Romansa Bandung

Kamar Kost Chapter V Cermin (Nyerimin)

“Baru dua jam aku bermimpi jalan-jalan ke kebun bunga. Tiba-tiba aku di kagetkan kembali dengan suara ribut-ribut di sebelah.”

RomansaBandung.com – Tak ada hentinya ketika tengah malam sebelah kamar kost ku selalu saja ribut.

Aku yang baru dua hari ini pindahan seakan mulai merasa tidak betah tinggal di sini.

Ada bekas lubang sebesar jari kelingking di dinding kamar ku.

Sepertinya bekas penghuni lama yang telah mengebor tembok nya terlalu dalam untuk memasang televisi digital.

Namun, segera ku tutupi dengan lakban hitam agar tak ada yang mengintip kedalam rumah.

Anehnya, setiap pagi berangkat kerja kamar sebelah ku bak tak berpenghuni sama sekali.

Jendela yang hanya satu-satunya menjadi ventilasi udara tertutup rapat dan tak ada satupun sandal atau sepatu di depan pintunya.

Di lantai atas hanya ada 5 kamar.

Tiga kamar kosong karena sedang di renovasi.

Lantai bawah terisi 4 kamar.

Tak ada satupun dari mereka yang menjemur pakaian ke lantai atas.

Semua jemuran biasa tergantung pada seutas tali panjang di tembok depan kost mereka masing-masing.

Padahal sinar mentari yang masuk kurang maksimal di sana.

Berawal dari sini aku mulai sedikit heran dengan para tetangga ku ini.

Sedangkan di lantai atas sudah tersedia jemuran yang cukup leluasa untuk semua penghuni di sini.

Aku mulai iseng bertanya kepada salah satu tetangga kost kenapa tidak di jemur di atas.

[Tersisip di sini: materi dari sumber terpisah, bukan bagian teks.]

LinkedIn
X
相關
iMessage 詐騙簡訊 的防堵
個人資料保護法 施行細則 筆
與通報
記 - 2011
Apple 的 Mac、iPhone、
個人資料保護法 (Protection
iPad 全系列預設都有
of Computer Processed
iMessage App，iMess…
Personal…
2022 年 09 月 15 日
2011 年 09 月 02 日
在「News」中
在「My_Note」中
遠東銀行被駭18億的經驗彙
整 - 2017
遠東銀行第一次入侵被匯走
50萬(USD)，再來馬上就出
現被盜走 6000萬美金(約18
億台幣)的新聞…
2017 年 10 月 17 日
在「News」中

Ia hanya menjawab singkat  bahwa maunya di sini saja.

Mereka seperti menyimpan sesuatu yang sedang di sembunyikan pikirku.

Jam sepuluh malam aku baru sampai ke kost-an.

Rehat sejenak kemudian menuju tempat tidur.

Sebelum masuk ke kamar , ku lihat sejenak lampu kamar sebelah telah gelap.

Mungkin mereka semua telah tertidur lelap pikirku.

Baru dua jam aku bermimpi jalan-jalan ke kebun bunga.

Tiba-tiba aku di kagetkan kembali dengan suara ribut-ribut di sebelah.

Mereka seperti bertengkar memperebutkan sesuatu.

Ini malam ketiga aku berada di sini dan aku mulai kesal dengan mereka.

Aku pun bangun dan membuka lakban hitam yang cukup kuat itu.

Ku picingkan mataku ke kanan dan ke kiri.

Namun, suara-suara itu seakan lenyap begitu saja.

Sekali lagi aku ingin memastikan nya dan ku arahkan mataku ke pojok ruangan.

Di sana ada dua orang anak-anak pelontos yang memakai celana dalam berwarna putih dengan muka pucat dan bermata merah melotot kepadaku dengan ekspresi diam tak bersuara.

Lalu, satu dari mereka seakan hendak menghampiri ku dengan berjalan tanpa menapakkan kaki di lantai.

Aku pun segera menutup lakban dan menjinjing koper baju ku. Malam itu juga aku pergi dari kost-an ini.